La politique d'austérité menée en Grèce depuis 2010 a entraîné une baisse du salaire minimum, des retraites mais aussi des salaires en général. Depuis, ni la gauche ni la droite n'ont semblé pouvoir apporter des solutions au pays. "Ces cinq dernières années, les Grecs ont eu droit à tout : un gouvernement mené par le Parti socialiste (le Pasok), par la droite (Nouvelle Démocratie), par les deux à la fois, et même un gouvernement de technocrates entre-temps", rappelle Kostas Vergopoulos, professeur émérite de sciences économiques à l'université Paris-8.
"Parce qu'il y a eu un grand soir à Athènes, il y aura un grand soir en Europe ? Non, je n'y crois pas", affirme Yves Bertoncini. Selon lui, la victoire de Syriza en Grèce résulte de conditions très spécifiques. "Il y a les conditions politiques avec la mise sous tutelle politique du pays, explique-t-il, les conditions socio-économiques avec la baisse des salaires, les conditions partisanes avec l'effondrement du Parti socialiste, jugé responsable du marasme du pays. Or, beaucoup de ces conditions ne sont pas réunies dans les autres pays d'Europe."
Ainsi, "l'Espagne n'a pas connu de plan d'austérité comparable à celui mis en place en Grèce. Le parti socialiste espagnol (PSOE) n'est pas dans le même état de délabrement que le Pasok, relativise Yves Bertoncini. Les élections législatives en Espagne sont à la fin de l'année et, entre-temps, il y a des élections au Danemark, en Finlande et au Royaume-Uni. Je ne suis pas sûr qu'elles porteront au pinacle la gauche radicale. Or les Espagnols prendront sûrement en compte ces situations."
Oui, cela va favoriser les tenants de la relance en Europe
Si la gauche radicale n'accède pas au pouvoir dans les autres pays d'Europe, la victoire de Syriza peut en revanche donner un nouveau souffle aux partisans d'une autre politique européenne.

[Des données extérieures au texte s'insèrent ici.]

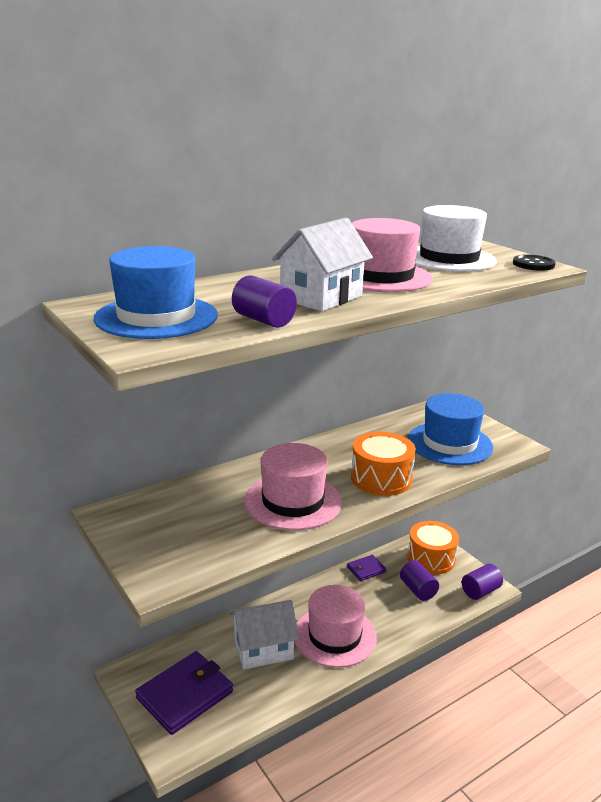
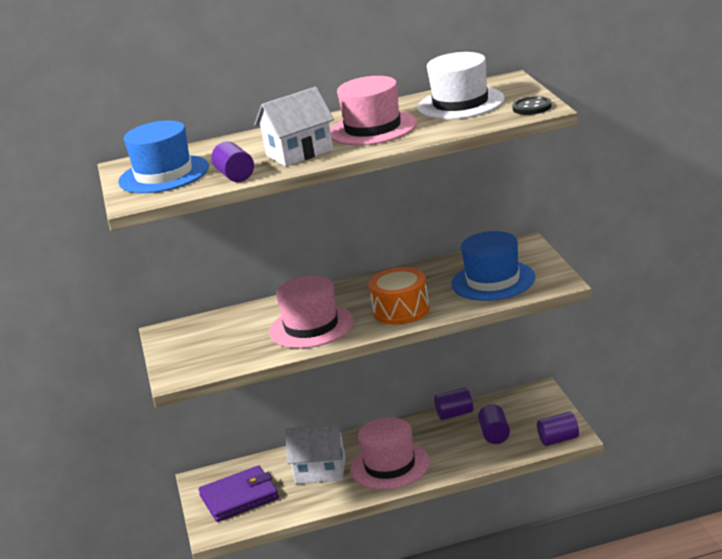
camera: 25 degrees right, 0 degrees up
(366, 569) = (455, 414): purple wallet -> purple cylinder
(431, 558) = (529, 408): orange drum -> none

Le secrétaire général du Parti socialiste portugais d'opposition, Antonio Costa, estime que ce succès électoral est "le signal du changement en Europe" en matière de politique d'austérité. "Il faut mettre en place une autre politique en Europe" et "freiner l'austérité qui n'a réussi ni à relancer l'économie ni à assainir nos finances publiques", a-t-il déclaré dimanche, relaie le Huffington Post.
Le scrutin grec isole la chancelière allemande, tenante d'une politique de rigueur en Europe. Face à la ligne défendue par Angela Merkel, un front Hollande-Renzi souhaite une réorientation vers des politiques de relance. "Le nouvel axe franco-italien avait ardemment milité l'an dernier pour plus de croissance en Europe et un assouplissement du pacte de stabilité", rappelle ainsi Julian Rappold, chercheur à l'Institut allemand de politique étrangère (DGAP), un centre de réflexion berlinois.
Pour Bruno Le Roux, chef de file des députés PS, ce scrutin constitue d'ailleurs pour François Hollande un "point d'appui supplémentaire pour discuter avec l'Europe", relate lundi Le Parisien.